- Problem to solve:
Copy the listing below word for word, keeping every line of its text, and leave the pictures out of your copy.

- Supplied information:
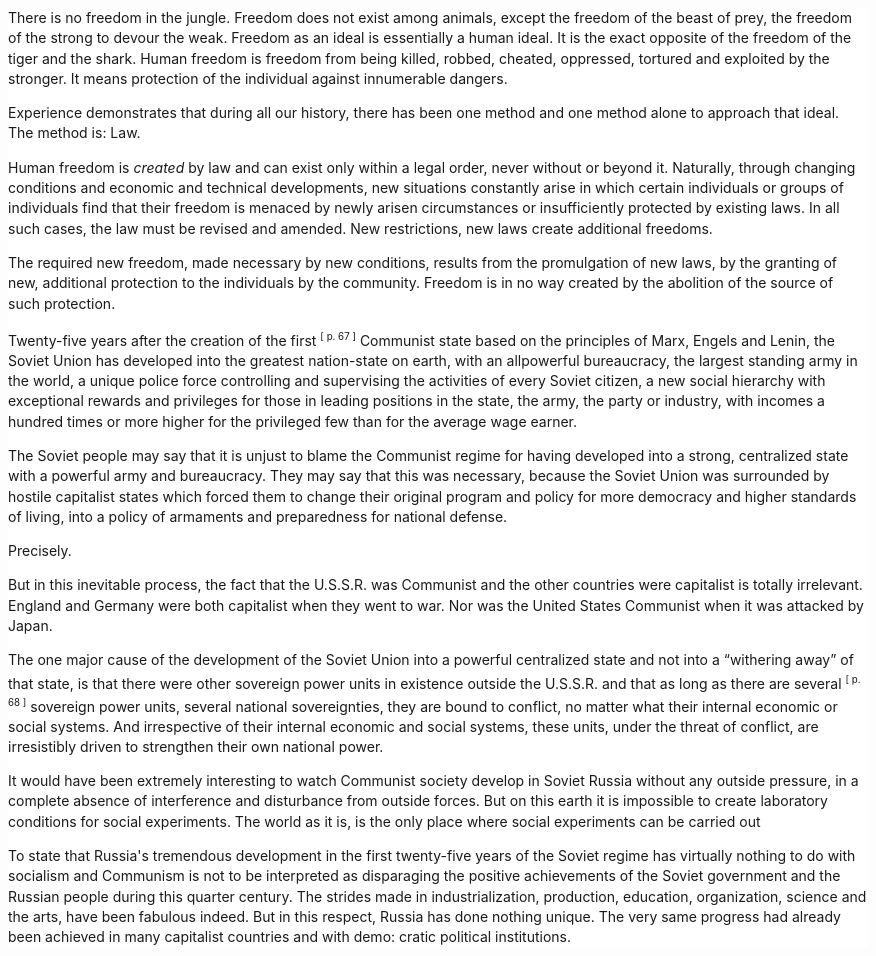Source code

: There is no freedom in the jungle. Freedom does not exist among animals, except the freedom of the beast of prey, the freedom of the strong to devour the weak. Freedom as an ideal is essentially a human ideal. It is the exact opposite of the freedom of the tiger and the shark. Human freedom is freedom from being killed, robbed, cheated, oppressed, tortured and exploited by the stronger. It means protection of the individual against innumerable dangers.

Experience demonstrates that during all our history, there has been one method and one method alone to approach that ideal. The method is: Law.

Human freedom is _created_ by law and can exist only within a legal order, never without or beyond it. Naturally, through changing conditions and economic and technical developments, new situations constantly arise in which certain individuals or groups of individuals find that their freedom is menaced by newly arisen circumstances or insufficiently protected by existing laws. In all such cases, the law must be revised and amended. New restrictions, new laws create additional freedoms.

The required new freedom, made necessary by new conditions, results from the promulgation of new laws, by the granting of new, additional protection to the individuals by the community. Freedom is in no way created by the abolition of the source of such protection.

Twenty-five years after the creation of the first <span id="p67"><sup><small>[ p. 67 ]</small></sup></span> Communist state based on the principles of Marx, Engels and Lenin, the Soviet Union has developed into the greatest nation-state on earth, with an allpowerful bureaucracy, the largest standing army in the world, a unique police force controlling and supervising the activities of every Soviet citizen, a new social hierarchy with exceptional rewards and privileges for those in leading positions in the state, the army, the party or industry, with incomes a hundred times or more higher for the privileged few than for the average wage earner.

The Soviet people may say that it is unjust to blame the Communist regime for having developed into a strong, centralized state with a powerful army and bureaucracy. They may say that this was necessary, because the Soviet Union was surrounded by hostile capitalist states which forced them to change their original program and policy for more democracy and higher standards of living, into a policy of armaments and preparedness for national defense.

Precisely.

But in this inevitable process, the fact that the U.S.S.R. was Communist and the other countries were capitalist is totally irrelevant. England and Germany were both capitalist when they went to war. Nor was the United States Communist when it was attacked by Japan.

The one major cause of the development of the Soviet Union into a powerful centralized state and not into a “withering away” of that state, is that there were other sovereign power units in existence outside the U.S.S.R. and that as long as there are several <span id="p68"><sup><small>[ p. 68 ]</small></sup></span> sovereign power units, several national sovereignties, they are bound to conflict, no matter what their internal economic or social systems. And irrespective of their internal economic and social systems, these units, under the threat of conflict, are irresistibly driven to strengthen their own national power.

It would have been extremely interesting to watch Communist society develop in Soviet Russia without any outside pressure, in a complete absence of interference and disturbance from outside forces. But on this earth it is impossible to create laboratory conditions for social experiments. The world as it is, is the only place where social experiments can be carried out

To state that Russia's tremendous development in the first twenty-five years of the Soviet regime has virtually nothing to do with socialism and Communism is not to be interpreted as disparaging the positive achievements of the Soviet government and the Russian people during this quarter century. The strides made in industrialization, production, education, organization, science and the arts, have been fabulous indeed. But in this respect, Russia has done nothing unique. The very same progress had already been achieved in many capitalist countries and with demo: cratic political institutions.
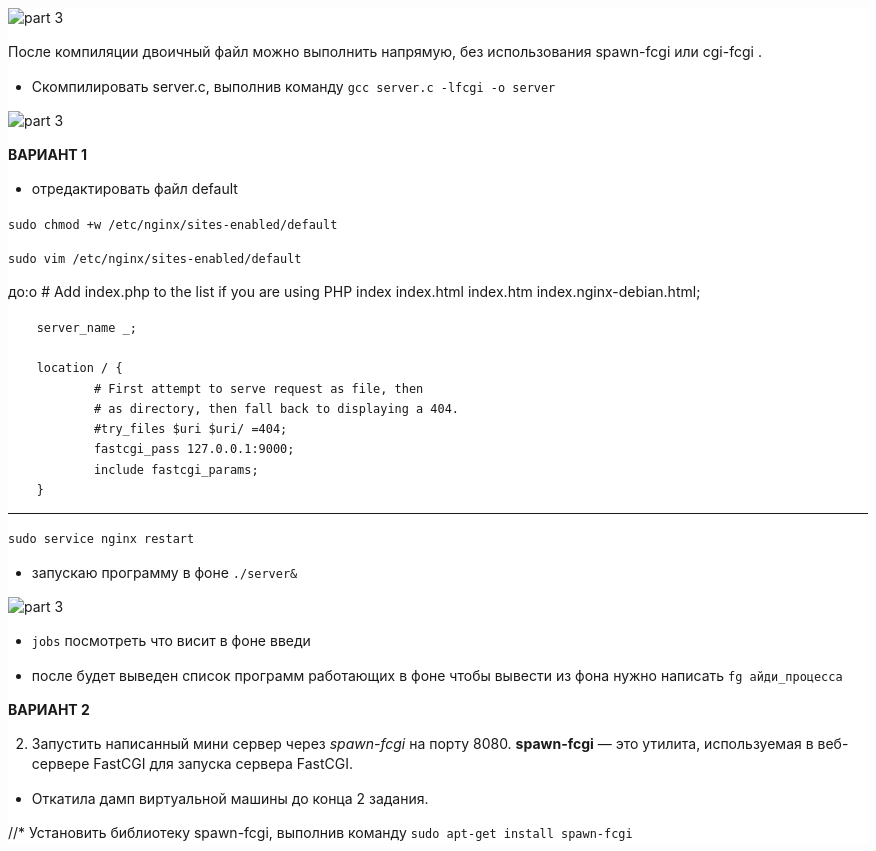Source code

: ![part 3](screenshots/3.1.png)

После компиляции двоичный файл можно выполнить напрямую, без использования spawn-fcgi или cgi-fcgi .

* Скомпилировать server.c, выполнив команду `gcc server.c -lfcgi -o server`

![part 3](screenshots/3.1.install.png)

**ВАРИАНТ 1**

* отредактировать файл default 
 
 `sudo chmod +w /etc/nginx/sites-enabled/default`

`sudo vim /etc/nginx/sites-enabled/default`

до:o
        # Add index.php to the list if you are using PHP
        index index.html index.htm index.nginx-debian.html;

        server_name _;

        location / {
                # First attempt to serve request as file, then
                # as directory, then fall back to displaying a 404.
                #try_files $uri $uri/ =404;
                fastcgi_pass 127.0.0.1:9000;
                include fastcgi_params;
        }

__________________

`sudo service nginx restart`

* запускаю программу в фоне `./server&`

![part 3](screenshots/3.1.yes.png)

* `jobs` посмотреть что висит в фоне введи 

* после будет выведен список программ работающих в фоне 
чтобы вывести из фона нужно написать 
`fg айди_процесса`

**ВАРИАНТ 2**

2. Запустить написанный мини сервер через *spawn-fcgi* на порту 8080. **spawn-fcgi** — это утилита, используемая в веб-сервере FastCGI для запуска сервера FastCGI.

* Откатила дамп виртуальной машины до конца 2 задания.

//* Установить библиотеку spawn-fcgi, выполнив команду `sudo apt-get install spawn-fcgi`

- Your solution:
Source code

: There is no freedom in the jungle. Freedom does not exist among animals, except the freedom of the beast of prey, the freedom of the strong to devour the weak. Freedom as an ideal is essentially a human ideal. It is the exact opposite of the freedom of the tiger and the shark. Human freedom is freedom from being killed, robbed, cheated, oppressed, tortured and exploited by the stronger. It means protection of the individual against innumerable dangers.

Experience demonstrates that during all our history, there has been one method and one method alone to approach that ideal. The method is: Law.

Human freedom is _created_ by law and can exist only within a legal order, never without or beyond it. Naturally, through changing conditions and economic and technical developments, new situations constantly arise in which certain individuals or groups of individuals find that their freedom is menaced by newly arisen circumstances or insufficiently protected by existing laws. In all such cases, the law must be revised and amended. New restrictions, new laws create additional freedoms.

The required new freedom, made necessary by new conditions, results from the promulgation of new laws, by the granting of new, additional protection to the individuals by the community. Freedom is in no way created by the abolition of the source of such protection.

Twenty-five years after the creation of the first <span id="p67"><sup><small>[ p. 67 ]</small></sup></span> Communist state based on the principles of Marx, Engels and Lenin, the Soviet Union has developed into the greatest nation-state on earth, with an allpowerful bureaucracy, the largest standing army in the world, a unique police force controlling and supervising the activities of every Soviet citizen, a new social hierarchy with exceptional rewards and privileges for those in leading positions in the state, the army, the party or industry, with incomes a hundred times or more higher for the privileged few than for the average wage earner.

The Soviet people may say that it is unjust to blame the Communist regime for having developed into a strong, centralized state with a powerful army and bureaucracy. They may say that this was necessary, because the Soviet Union was surrounded by hostile capitalist states which forced them to change their original program and policy for more democracy and higher standards of living, into a policy of armaments and preparedness for national defense.

Precisely.

But in this inevitable process, the fact that the U.S.S.R. was Communist and the other countries were capitalist is totally irrelevant. England and Germany were both capitalist when they went to war. Nor was the United States Communist when it was attacked by Japan.

The one major cause of the development of the Soviet Union into a powerful centralized state and not into a “withering away” of that state, is that there were other sovereign power units in existence outside the U.S.S.R. and that as long as there are several <span id="p68"><sup><small>[ p. 68 ]</small></sup></span> sovereign power units, several national sovereignties, they are bound to conflict, no matter what their internal economic or social systems. And irrespective of their internal economic and social systems, these units, under the threat of conflict, are irresistibly driven to strengthen their own national power.

It would have been extremely interesting to watch Communist society develop in Soviet Russia without any outside pressure, in a complete absence of interference and disturbance from outside forces. But on this earth it is impossible to create laboratory conditions for social experiments. The world as it is, is the only place where social experiments can be carried out

To state that Russia's tremendous development in the first twenty-five years of the Soviet regime has virtually nothing to do with socialism and Communism is not to be interpreted as disparaging the positive achievements of the Soviet government and the Russian people during this quarter century. The strides made in industrialization, production, education, organization, science and the arts, have been fabulous indeed. But in this respect, Russia has done nothing unique. The very same progress had already been achieved in many capitalist countries and with demo: cratic political institutions.
Source code

: ![part 3](screenshots/3.1.png)

После компиляции двоичный файл можно выполнить напрямую, без использования spawn-fcgi или cgi-fcgi .

* Скомпилировать server.c, выполнив команду `gcc server.c -lfcgi -o server`

![part 3](screenshots/3.1.install.png)

**ВАРИАНТ 1**

* отредактировать файл default 
 
 `sudo chmod +w /etc/nginx/sites-enabled/default`

`sudo vim /etc/nginx/sites-enabled/default`

до:o
        # Add index.php to the list if you are using PHP
        index index.html index.htm index.nginx-debian.html;

        server_name _;

        location / {
                # First attempt to serve request as file, then
                # as directory, then fall back to displaying a 404.
                #try_files $uri $uri/ =404;
                fastcgi_pass 127.0.0.1:9000;
                include fastcgi_params;
        }

__________________

`sudo service nginx restart`

* запускаю программу в фоне `./server&`

![part 3](screenshots/3.1.yes.png)

* `jobs` посмотреть что висит в фоне введи 

* после будет выведен список программ работающих в фоне 
чтобы вывести из фона нужно написать 
`fg айди_процесса`

**ВАРИАНТ 2**

2. Запустить написанный мини сервер через *spawn-fcgi* на порту 8080. **spawn-fcgi** — это утилита, используемая в веб-сервере FastCGI для запуска сервера FastCGI.

* Откатила дамп виртуальной машины до конца 2 задания.

//* Установить библиотеку spawn-fcgi, выполнив команду `sudo apt-get install spawn-fcgi`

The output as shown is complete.